Dr. Goldberg said he has used endoscopy to identify and remove lens fragments hidden behind the iris in a patient who had a ruptured posterior capsule during cataract surgery.
“The cataract surgeon thought all of the lens material had been successfully removed, and nothing was visible on a postoperative dilated fundus exam,” he said. “However, the cystoid macular edema persisted, and we found lens fragments behind the iris that were easily identified and removed with the endoscope and vitreous cutter.”

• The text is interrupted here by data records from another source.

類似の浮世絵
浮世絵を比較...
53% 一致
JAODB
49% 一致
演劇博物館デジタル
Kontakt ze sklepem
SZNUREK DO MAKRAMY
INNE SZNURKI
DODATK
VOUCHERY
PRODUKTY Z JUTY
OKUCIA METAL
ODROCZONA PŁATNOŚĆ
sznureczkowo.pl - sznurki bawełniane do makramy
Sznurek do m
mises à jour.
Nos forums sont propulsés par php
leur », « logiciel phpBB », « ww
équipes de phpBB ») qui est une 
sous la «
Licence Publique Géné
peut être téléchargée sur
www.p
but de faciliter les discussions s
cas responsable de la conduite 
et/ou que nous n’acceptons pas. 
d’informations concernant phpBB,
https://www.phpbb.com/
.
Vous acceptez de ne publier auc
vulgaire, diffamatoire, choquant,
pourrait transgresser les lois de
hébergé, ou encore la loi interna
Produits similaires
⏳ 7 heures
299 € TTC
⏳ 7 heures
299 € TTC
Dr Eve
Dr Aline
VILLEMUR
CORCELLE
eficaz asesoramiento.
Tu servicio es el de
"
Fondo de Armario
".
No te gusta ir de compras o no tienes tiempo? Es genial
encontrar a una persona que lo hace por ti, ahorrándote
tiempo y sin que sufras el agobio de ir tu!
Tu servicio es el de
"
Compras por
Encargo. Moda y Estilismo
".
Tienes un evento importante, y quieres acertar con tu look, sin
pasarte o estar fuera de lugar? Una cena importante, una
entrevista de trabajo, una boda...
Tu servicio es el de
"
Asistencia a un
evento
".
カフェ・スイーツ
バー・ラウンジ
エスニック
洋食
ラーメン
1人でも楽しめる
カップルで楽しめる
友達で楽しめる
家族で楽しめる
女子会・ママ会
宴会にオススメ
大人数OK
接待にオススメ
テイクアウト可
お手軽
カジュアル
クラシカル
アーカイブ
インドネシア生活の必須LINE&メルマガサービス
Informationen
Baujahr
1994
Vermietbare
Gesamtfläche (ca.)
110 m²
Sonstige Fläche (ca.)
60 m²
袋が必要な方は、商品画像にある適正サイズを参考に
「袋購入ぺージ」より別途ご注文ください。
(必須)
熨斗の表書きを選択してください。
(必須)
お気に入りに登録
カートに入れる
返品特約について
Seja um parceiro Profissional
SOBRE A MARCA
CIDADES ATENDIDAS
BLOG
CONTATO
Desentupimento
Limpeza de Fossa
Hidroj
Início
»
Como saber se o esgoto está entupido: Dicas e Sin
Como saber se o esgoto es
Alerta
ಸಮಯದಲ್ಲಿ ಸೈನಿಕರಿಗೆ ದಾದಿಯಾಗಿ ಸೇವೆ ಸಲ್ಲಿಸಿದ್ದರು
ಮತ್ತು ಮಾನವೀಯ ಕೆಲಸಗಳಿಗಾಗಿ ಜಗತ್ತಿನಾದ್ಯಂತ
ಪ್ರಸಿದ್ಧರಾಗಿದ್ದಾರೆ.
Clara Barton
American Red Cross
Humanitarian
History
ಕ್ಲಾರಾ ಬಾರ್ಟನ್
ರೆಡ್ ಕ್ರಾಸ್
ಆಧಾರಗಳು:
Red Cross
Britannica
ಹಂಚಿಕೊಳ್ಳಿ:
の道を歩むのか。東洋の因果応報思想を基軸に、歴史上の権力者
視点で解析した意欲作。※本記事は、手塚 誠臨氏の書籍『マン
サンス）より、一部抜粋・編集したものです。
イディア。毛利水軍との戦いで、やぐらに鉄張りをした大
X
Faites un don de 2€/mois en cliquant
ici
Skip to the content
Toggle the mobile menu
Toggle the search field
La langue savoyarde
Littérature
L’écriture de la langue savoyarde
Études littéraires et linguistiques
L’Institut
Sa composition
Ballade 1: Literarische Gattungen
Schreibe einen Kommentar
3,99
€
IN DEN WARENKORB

Sometimes, the endoscope is useful both for bypassing anterior segment opacification and identifying retro-iris pathology. For example, Dr. Goldberg cited a case of persistent inflammation after a tap and inject and subsequent vitrectomy for endophthalmitis.
“The view through the cornea was not perfect, so use of the endoscope was planned preoperatively,” Dr. Goldberg said. “During the case, we found what appeared to be an abscess behind the iris. The endoscope made it easy to find and remove with the vitreous cutter. It’s logical that this may help hasten the resolution of inflammation.”
In eyes undergoing glaucoma tube surgery with pars plana placement, endoscopic examination at the end of the procedure allows confirmation that the tube is free of vitreous. In a related situation, Dr. Goldberg said posterior segment endoscopy allowed him to identify and manage vitreous that was plugging a non-functioning pars plana tube.
Endoscopy in ophthalmology is gaining traction through endoscopic cyclophotocoagulation (ECP) done from an anterior approach at the time of cataract surgery, Dr. Goldberg noted.
“As the installed base of endoscopy units increases, more and more retinal surgeons will find they have an endoscope available to them,” he said. “This makes it more readily accessible to learn.”
Since there is a learning curve to using the endoscope, Dr. Goldberg suggested surgeons avoid the most complicated cases early on. In order to gain familiarity with the technique, he suggested inserting the endoscope at the end of cases when a 23-gauge valved system is used.
By taking just a few extra minutes in each case, surgeons can begin to get a feel for the different perspective-both depth and field of view-and how much the image changes with just a slight rotation of the endoscope, he said.
“Feeling comfortable knowing where you are in the eye and how close to the target tissue to hold the endoscope is key,” Dr. Goldberg said. “There is a trade-off between resolution and field of view, though the new, higher-resolution, 23-gauge probes help improve both components of this.”
One tip Dr. Goldberg suggested to those getting started with endoscopy is to identify the optic nerve and macula immediately and use those landmarks to orient the endoscopy probe initially.
“The learning curve is really quite manageable, and I suspect vitreoretinal surgeons, who are used to thinking in a 3-D perspective, will pick up the technique very quickly,” he said.
Roger Goldberg, MD, MBA
Dr. Goldberg has no relevant financial interest to disclose.